Nous avons tous deux vérifié cela un nombre incalculable de fois dans nos vies, comme vous aussi, nous en sommes certains.

 

L.C. : Alors que l’éducation sexuelle fait beaucoup jaser dans l’actualité et dans les milieux d’enseignement, la pensée et les idées de Russell sur le sujet ont de quoi étonner. Il en perdra d’ailleurs son poste de professeur à l’Université de New York en 1941. Que devrait-on retenir de ses idées sur cet aspect dans le contexte actuel ?

N.B. et C.S.  : Quand elles ont été avancées (durant les années 20 et 30 du siècle dernier, en gros), les idées de Russell sur la sexualité étaient, pour la plupart des gens et des milieux, plus qu’avant-gardistes : elles étaient outrancières et indéfendables.

Mais la plupart de ses idées (sur l’homosexualité, les unions libres et ainsi de suite) nous semblent aujourd’hui bien banales.

Il reste cependant un sujet sur lequel on ne l’a toutefois pas collectivement tout à fait rattrapé — si nous pouvons le dire ainsi : c’est cette question de l’éducation à la sexualité, sur son importance, sur le fait de la confier à des gens qui savent ce dont ils et elles parlent et sur le ton et le contenu de ce qu’il convient de transmettre.

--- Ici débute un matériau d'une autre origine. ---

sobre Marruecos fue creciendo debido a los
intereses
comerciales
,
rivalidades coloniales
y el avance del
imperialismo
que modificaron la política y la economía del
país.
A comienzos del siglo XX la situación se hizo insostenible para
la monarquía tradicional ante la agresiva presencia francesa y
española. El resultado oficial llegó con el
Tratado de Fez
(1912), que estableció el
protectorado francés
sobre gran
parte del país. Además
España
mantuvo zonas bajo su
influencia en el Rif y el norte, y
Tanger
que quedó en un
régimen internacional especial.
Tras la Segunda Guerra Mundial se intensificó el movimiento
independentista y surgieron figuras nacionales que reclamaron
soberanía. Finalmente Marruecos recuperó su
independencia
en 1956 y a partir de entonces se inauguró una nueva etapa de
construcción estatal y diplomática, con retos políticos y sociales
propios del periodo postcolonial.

Il nous semble pourtant que son message mérite d’être entendu, plus encore en ces heures où l’éducation à la sexualité passe trop souvent par la pornographie et les médias sociaux.

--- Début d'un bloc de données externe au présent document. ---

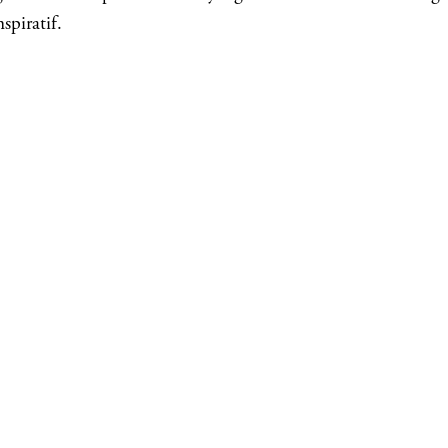
spiratif.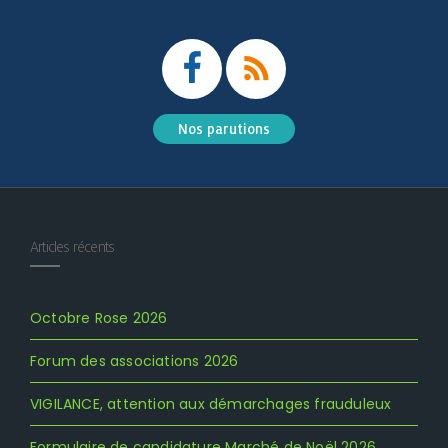
Nos parutions
Articles récents
Octobre Rose 2026
Forum des associations 2026
VIGILANCE, attention aux démarchages frauduleux
Formulaire de candidature Marché de Noël 2026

Jugez-en par vous-mêmes : « Dans toutes nos interactions avec les jeunes, il est important de faire en sorte qu’ils n’en viennent pas à penser que la sexualité est une chose intrinsèquement mauvaise. Le sexe est un sujet intéressant et il est naturel que les êtres humains y pensent et en parlent. […] ce devrait être un principe absolu de ne jamais leur raconter d’édifiants mensonges. Ce devrait aussi être un principe absolu que n’importe quel sujet peut être discuté rationnellement, être abordé d’une manière scientifique. »

« Et nous n’avons même pas eu le temps de vous parler de ce que ce grand mathématicien dit de l’importance éducative et de la beauté des mathématiques : les enseignantes et les enseignants de cette discipline (et les autres) le découvriront sans doute avec joie et s’y reconnaîtront », soulignent Baillargeon et Santerre en guise de conclusion.